REQUIREMENTS >>
1. List every variable name that appears in the code snippet of the pull request discussion.
2. Rewrite the pull request discussion from "The use of an" to "the common.rs module.", putting "shared.rs" wherever "common.rs" appears.
3. Decide whether each statement agrees with the pull request discussion, and answer yes or no with the deciding words quoted. (a) Testing showed ndarray to be faster than faer in every case. (b) The allocating versions of kron were avoided in this script. (c) The two_qubit_decompose.rs script already uses matmul().

-- START OF EXCERPTED TEXT --

We need to move these functions from the modules where they are applied to a common module. My best thought at the moment is something called common.rs. When the number of functions in that module starts to get large, we could split the functions out by category.

arnaucasau · 2024-05-07T12:39:28Z

We need to move these functions from the modules where they are applied to a common module. My best thought at the moment is something called common.rs.

I like the idea! In the last commit, I moved there the new kron functions and the change_basis we were also using in other modules 👍

After testing the new kron functions, I see that using ndarray is always faster than faer, so I changed the code to use ndarray except when we need a Mat with ownership. In this case, we could use the faer version to avoid the to_owned().

For this script, it doesn't make a big impact to use the versions that need preallocated arrays, so I used the allocating versions to make the code more idiomatic in the match, and I changed as well the other uses of kron in this crate (two_qubit_decompose.rs).

I've tested that the swap is swapping the pointers using the following assertion when running the tests, and it seems like that is the case:

let old_ptr1 = aux.as_ptr();
let old_ptr2 = matrix.as_ptr();
swap(&mut aux, &mut matrix);
assert_eq!(old_ptr1, matrix.as_ptr());
assert_eq!(old_ptr2, aux.as_ptr());

Summary of the changes in this PR:

The use of an explicit/unrolled version of kron 2x2 that improves the performances of the kron calls
The use of matmul() from faer improving the performance of the dot() calls
Introduction of common.rs as a module with different common functions between different scripts

In a follow-up, I'll change the two_qubit_decompose.rs script to use matmul() and maybe add more optimization like the new kron functions in the common.rs module.

-- END OF EXCERPTED TEXT --
-- START OF EXTRACTED RECORDS --

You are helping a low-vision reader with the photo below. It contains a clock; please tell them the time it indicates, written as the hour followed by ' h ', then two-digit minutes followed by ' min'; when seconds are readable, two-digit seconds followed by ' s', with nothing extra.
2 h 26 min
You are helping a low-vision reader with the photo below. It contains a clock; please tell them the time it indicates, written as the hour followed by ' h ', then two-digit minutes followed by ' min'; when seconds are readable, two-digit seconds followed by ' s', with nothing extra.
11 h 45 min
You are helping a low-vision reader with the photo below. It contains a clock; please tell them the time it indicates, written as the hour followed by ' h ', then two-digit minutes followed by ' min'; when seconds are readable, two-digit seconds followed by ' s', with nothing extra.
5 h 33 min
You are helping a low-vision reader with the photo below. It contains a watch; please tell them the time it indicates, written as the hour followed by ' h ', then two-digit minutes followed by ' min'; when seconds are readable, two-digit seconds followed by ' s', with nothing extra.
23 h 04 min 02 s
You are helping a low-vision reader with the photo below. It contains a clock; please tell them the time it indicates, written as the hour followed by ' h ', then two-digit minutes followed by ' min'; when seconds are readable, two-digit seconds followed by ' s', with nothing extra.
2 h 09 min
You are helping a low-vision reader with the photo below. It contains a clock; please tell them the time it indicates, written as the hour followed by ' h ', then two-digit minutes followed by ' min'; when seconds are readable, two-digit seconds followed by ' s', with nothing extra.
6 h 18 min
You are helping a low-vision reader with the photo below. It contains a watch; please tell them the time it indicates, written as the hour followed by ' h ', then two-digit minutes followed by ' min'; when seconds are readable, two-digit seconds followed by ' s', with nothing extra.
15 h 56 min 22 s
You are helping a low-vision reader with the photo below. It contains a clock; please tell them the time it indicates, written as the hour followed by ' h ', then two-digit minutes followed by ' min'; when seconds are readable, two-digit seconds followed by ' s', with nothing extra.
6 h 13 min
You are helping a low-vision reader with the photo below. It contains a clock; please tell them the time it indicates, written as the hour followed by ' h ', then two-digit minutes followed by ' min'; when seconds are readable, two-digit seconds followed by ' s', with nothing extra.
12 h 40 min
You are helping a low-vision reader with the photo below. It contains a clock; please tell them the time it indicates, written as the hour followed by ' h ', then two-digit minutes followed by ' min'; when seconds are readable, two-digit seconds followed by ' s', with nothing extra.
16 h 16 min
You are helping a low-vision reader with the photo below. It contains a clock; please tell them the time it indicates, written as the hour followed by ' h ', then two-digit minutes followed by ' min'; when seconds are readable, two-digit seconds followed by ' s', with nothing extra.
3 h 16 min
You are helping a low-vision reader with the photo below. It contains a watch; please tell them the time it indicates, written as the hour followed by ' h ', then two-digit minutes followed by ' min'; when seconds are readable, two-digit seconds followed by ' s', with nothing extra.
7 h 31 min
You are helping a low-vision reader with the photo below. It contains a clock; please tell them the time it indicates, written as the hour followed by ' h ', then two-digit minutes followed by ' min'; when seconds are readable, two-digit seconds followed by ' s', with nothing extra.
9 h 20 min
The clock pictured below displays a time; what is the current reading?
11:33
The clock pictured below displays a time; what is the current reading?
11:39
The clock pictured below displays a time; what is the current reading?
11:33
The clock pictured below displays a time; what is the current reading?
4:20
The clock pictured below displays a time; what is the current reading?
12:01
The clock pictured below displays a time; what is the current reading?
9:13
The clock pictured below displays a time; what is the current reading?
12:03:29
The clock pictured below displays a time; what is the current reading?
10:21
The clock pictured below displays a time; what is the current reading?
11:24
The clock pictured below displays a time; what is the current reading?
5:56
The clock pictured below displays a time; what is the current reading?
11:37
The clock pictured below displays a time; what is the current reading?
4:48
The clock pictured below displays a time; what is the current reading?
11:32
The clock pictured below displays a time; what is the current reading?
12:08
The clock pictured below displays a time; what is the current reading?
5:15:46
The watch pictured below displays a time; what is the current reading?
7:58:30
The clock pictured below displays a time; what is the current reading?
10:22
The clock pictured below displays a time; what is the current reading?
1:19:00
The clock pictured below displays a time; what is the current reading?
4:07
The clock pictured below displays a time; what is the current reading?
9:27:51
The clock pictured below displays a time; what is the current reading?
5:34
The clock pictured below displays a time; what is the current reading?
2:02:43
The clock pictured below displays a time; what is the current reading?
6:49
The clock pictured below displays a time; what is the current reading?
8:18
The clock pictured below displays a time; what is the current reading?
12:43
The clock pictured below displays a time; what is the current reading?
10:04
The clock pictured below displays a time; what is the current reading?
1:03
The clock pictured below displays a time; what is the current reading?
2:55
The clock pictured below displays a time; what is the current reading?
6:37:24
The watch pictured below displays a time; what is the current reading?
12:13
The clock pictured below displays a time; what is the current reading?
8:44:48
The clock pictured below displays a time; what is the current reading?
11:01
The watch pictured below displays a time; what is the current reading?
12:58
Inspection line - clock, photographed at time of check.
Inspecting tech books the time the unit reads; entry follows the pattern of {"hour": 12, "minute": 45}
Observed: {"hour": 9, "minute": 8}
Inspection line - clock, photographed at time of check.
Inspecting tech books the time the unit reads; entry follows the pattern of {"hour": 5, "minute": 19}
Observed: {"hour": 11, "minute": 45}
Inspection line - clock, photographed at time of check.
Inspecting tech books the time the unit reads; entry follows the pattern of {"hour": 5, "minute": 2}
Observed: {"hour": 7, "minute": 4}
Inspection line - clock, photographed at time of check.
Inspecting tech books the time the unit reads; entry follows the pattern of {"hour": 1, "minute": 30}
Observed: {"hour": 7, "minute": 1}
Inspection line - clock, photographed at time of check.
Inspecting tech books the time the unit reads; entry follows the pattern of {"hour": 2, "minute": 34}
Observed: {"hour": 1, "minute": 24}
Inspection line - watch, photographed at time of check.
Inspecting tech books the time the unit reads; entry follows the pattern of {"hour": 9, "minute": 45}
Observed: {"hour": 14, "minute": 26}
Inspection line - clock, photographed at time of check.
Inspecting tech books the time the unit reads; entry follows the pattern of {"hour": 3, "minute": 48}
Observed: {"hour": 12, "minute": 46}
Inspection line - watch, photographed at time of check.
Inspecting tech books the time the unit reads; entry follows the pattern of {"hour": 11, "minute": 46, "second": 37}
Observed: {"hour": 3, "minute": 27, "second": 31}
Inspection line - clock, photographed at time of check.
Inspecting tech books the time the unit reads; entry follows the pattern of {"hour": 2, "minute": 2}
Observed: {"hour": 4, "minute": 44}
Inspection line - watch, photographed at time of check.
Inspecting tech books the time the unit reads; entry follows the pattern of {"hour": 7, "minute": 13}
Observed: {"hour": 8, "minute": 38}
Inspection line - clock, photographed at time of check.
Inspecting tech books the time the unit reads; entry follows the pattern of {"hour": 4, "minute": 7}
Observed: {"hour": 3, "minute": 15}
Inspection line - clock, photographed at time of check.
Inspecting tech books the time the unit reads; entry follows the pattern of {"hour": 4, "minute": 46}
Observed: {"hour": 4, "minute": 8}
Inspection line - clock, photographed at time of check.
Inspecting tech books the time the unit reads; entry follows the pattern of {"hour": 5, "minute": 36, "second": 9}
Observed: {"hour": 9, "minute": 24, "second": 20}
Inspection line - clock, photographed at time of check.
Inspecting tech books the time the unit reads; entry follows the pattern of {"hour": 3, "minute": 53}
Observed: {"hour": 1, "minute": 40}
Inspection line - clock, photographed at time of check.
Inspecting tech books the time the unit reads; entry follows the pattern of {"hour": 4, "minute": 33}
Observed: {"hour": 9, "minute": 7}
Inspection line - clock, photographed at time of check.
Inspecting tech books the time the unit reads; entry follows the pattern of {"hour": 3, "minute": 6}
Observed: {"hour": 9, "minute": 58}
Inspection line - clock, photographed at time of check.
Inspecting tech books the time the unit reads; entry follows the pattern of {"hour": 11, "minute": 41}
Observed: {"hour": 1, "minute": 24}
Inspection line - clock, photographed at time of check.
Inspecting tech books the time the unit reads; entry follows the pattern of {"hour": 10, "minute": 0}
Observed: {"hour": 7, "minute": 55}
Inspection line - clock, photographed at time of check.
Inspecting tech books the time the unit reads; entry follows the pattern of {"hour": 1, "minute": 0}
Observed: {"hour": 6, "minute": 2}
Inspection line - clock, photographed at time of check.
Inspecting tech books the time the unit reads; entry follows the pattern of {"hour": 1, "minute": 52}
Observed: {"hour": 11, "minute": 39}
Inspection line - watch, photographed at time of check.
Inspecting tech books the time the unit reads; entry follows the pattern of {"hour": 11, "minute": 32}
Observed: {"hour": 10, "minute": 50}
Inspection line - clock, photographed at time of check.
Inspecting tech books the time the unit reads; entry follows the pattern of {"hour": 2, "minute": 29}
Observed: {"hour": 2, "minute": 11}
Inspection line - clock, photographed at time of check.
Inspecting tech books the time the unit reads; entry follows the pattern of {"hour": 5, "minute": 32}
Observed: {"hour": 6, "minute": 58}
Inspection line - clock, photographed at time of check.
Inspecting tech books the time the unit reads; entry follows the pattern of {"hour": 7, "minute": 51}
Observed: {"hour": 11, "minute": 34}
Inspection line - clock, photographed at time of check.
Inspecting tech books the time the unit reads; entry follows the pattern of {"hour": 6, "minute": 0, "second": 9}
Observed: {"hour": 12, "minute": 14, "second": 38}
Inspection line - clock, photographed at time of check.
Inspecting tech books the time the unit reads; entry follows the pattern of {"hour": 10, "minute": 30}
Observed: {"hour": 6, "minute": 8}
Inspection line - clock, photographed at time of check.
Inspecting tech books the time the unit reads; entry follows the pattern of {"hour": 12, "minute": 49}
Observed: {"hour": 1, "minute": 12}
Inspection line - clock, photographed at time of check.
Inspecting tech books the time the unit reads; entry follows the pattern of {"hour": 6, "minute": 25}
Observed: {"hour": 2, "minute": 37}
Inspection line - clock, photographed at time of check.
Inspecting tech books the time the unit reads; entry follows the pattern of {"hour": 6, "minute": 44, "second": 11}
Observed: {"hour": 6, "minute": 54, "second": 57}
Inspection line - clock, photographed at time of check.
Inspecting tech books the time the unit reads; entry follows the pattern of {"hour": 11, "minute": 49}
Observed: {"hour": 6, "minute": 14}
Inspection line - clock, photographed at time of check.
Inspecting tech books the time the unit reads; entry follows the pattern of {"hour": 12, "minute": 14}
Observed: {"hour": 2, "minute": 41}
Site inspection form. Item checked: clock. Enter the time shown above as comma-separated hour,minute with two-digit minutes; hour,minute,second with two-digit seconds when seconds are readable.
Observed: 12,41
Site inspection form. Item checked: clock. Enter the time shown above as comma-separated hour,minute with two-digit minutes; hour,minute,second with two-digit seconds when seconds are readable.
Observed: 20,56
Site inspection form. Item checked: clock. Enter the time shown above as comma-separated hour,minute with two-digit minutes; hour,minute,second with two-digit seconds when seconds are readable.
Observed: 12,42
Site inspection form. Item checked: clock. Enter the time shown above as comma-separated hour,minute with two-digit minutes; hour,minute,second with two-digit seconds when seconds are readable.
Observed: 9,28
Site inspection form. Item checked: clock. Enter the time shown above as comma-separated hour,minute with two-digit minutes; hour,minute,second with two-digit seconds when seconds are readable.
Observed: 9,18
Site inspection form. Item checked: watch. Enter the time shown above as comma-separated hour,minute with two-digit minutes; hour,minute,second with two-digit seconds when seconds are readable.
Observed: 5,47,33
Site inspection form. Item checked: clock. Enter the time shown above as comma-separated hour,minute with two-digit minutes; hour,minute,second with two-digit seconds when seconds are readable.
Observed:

-- END OF EXTRACTED RECORDS --

TASK-BY-TASK SOLUTIONS >>
1. aux, matrix, old_ptr1, old_ptr2

2.
The use of an explicit/unrolled version of kron 2x2 that improves the performances of the kron calls
The use of matmul() from faer improving the performance of the dot() calls
Introduction of shared.rs as a module with different common functions between different scripts

In a follow-up, I'll change the two_qubit_decompose.rs script to use matmul() and maybe add more optimization like the new kron functions in the shared.rs module.

3.
(a) Yes: "using ndarray is always faster than faer"
(b) No: "I used the allocating versions to make the code more idiomatic in the match"
(c) No: "In a follow-up, I'll change the two_qubit_decompose.rs script to use matmul()"